Another is to continue to educate people about food stamps. Some 100,000 Philadelphians are eligible for food stamps but do not claim them, Carey Morgan, executive director of the Greater Philadelphia Coalition Against Hunger, said yesterday at the Fresh Start food cupboard.
It's a commonly held belief among hunger advocates that, aside from employment in a job that pays a living wage, nothing can help a person struggling with hunger more effectively than food stamps.
Part of the advocates' suggested policy platform is to have the state Department of Public Welfare raise the gross income limit for food-stamp benefits (also known as SNAP) from 130 percent of the federal poverty line to 160 percent.
A family of four at around 130 percent of the FPL makes $28,196 annually.
This boost would help thousands of families struggling with the high costs of child care and rent or mortgage payments, said Rachel Meeks, food-stamp expert with the Coalition.
So it was with true worry that the hunger fighters who gathered yesterday noted that in the economic-stimulus bills being considered by Congress, the Senate version contains $3.5 billion less for food stamps than that of the House of Representatives - $16.5 billion vs. $20 billion.
Also troubling to advocates was the difference in aid to states - $79 billion in the House bill but just $39 billion in the Senate version.
With less money for states, welfare departments that administer food-stamp programs would be forced to slash their workforces that process food stamps.
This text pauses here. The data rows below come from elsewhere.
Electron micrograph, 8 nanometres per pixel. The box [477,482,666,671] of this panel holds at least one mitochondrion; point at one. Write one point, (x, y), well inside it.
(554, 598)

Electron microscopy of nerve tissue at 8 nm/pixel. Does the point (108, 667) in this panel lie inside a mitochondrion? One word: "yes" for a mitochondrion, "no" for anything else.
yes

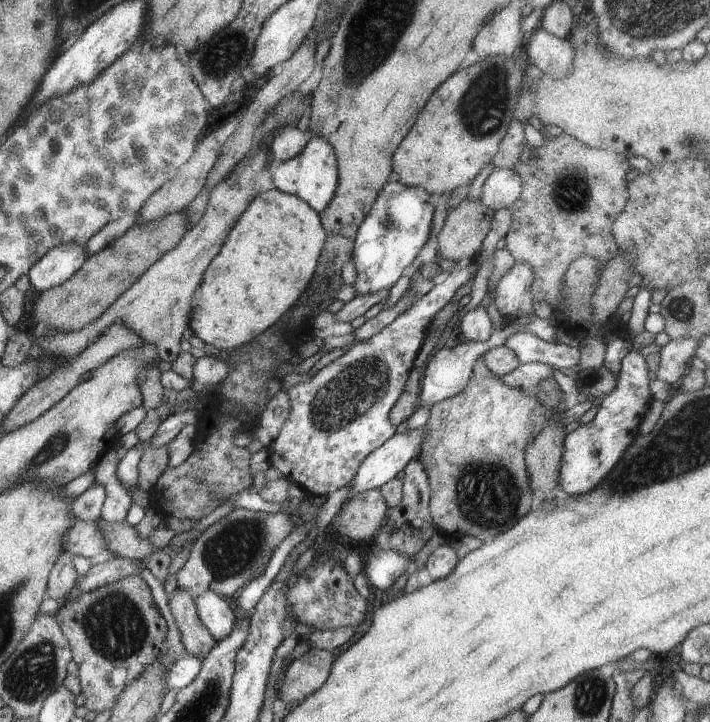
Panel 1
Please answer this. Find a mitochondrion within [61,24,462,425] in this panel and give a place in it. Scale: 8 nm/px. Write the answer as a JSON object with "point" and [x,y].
{"point":[225,55]}

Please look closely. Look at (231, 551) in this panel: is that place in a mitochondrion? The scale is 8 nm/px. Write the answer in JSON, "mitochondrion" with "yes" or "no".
{"mitochondrion":"yes"}

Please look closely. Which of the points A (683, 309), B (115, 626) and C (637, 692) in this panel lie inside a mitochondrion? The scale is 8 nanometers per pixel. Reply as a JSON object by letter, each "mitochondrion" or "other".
{"A":"mitochondrion","B":"mitochondrion","C":"other"}

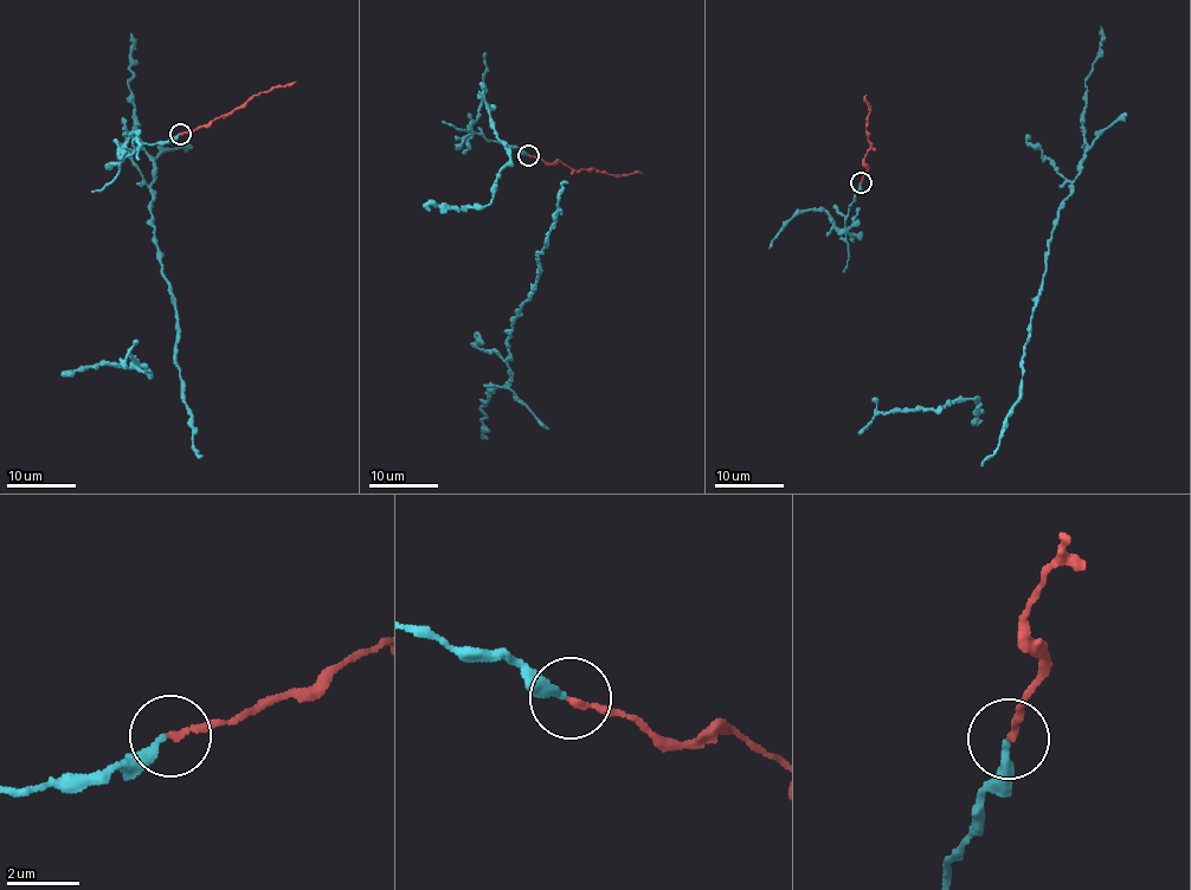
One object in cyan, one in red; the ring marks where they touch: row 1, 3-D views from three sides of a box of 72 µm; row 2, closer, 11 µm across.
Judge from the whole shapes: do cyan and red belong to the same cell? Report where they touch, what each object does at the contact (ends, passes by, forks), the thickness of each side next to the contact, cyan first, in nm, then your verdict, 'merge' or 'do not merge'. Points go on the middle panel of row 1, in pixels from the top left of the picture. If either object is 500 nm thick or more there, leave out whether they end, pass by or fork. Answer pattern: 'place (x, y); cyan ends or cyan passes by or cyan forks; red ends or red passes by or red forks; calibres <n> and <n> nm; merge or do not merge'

Such cuts would render any increase in food stamps meaningless, advocates say.
Meanwhile, the people on the front lines of hunger are seeing conditions deteriorate daily for Philadelphians.
"Food demand skyrocketed 30 percent this year over last," said Bill Clark, executive director of Philabundance, the largest hunger-relief organization in the region. "There are new kinds of people getting aid - working families."
Then there are what Clark calls the "silent unemployed." These are people working their old jobs at newly reduced hours.
"Being paid for four to five fewer hours a day is the difference between having enough food and not," Clark added.
Adding poignancy to yesterday's presentation, North Philadelphia resident Angela Sutton, 32, a mother of two and a full-time student, talked about the lack of nutrition in her children's meals.
Sutton is part of the Witnesses to Hunger project by Drexel University's School of Public Health, in which professor Mariana Chilton gave digital cameras to 40 women, including Sutton, and asked them to chronicle their worlds.
"I'm stuck choosing between survival and healthfulness for my children," Sutton said, explaining that it's simpler to buy inexpensive foods that don't deliver nutrients.
"I can buy white bread at $3 a loaf, not wheat bread at $4," she said. "The white bread blows up my kids' stomachs, making them feel full. But I don't want to feed them just anything.
"White bread kills the hunger, but it's not bringing the best out of my children," who need nutritious foods to thrive, she said.